The key factor in this pathway is insulin. Pasture laminitis is now known to involve a degree of insulin resistance and shares the same final disease pathway as Cushings Syndrome and Equine Metabolic Syndrome (EMS). High levels of insulin results in pro-inflammatory changes and vasoconstriction (narrowing of blood vessels), leading to reduced blood flow to the laminae in the hoof and increases the risk of developing laminitis.
This frosty grass is therefore particularly unsuitable for horses and ponies who are prone to laminitis or those with EMS or insulin dysregulation alone. Horses grazing at this time will experience a rise in blood glucose and a consequent surge in blood insulin.
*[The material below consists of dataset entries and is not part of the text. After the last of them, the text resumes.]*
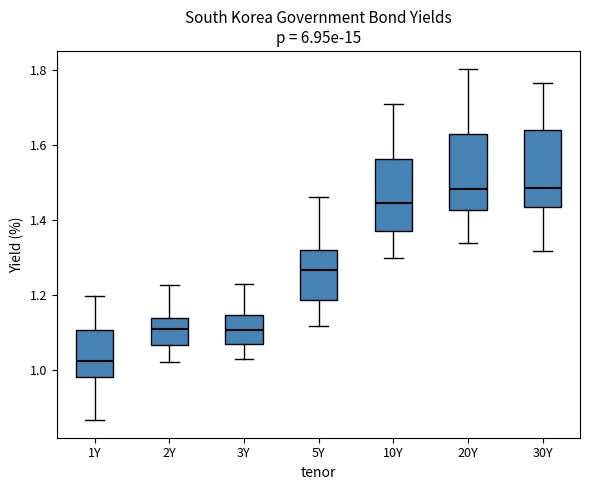

Reading left to right, transcribe this box plot: for each box, give where its median line is, the range the box spans, and where its two whiskers end, as read against the y-axis. The values are not printed on the chart, so give them approximately, as read against the axis.

1Y: median 1.02, box 0.98 to 1.10, whiskers 0.86 to 1.20
2Y: median 1.10, box 1.06 to 1.14, whiskers 1.02 to 1.22
3Y: median 1.10, box 1.06 to 1.14, whiskers 1.02 to 1.22
5Y: median 1.26, box 1.18 to 1.32, whiskers 1.12 to 1.46
10Y: median 1.44, box 1.38 to 1.56, whiskers 1.30 to 1.70
20Y: median 1.48, box 1.42 to 1.62, whiskers 1.34 to 1.80
30Y: median 1.48, box 1.44 to 1.64, whiskers 1.32 to 1.76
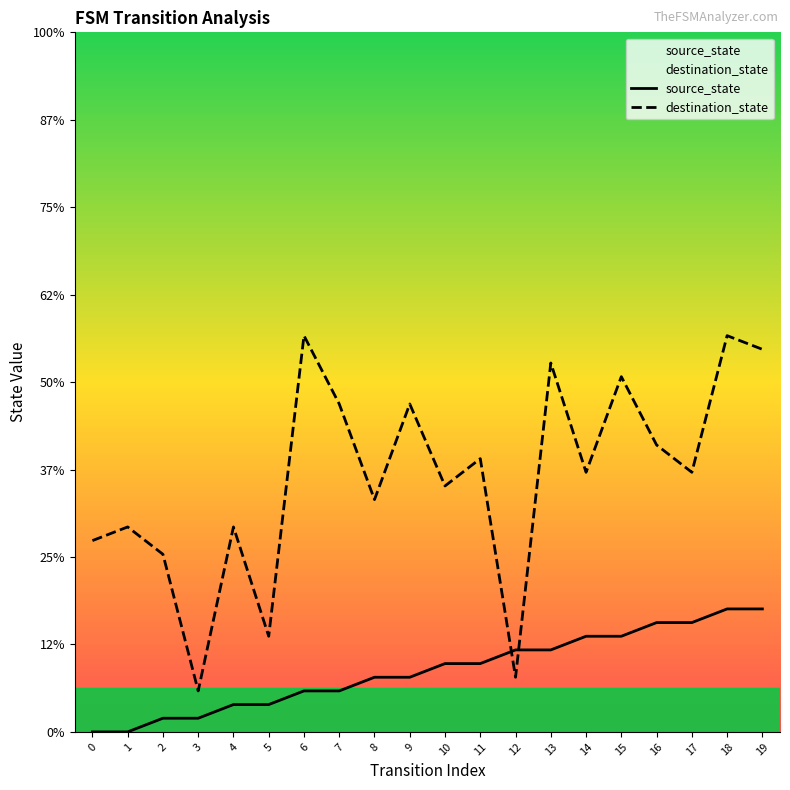

Does the chart display data point markers on the line(s)?

No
Obese horses and ponies already have high insulin levels (now known to be an important trigger for laminitis) and this further insulin surge may push them over the edge into clinical laminitis.
It is important to note that it is not just when the grass is frosted that it presents an added danger, the thawed grass available later in the day is just as deadly. The presence of frost merely tells you it was a cold night and the grass sugar levels will be high and that there a risk to your horse or pony. To avoid the risk period, they shouldn’t graze the grass until the weather changes to milder night and overcast days (ideally a return to night time temperatures above 5oC). This will allow the grass to return to normal growth and use up the excess sugar before your horse grazes it. We should be feeding analysed hay with sugar and starch levels ideally below 10% instead and cut back on feed (calories, not fibre) if exercise/turnout is reduced.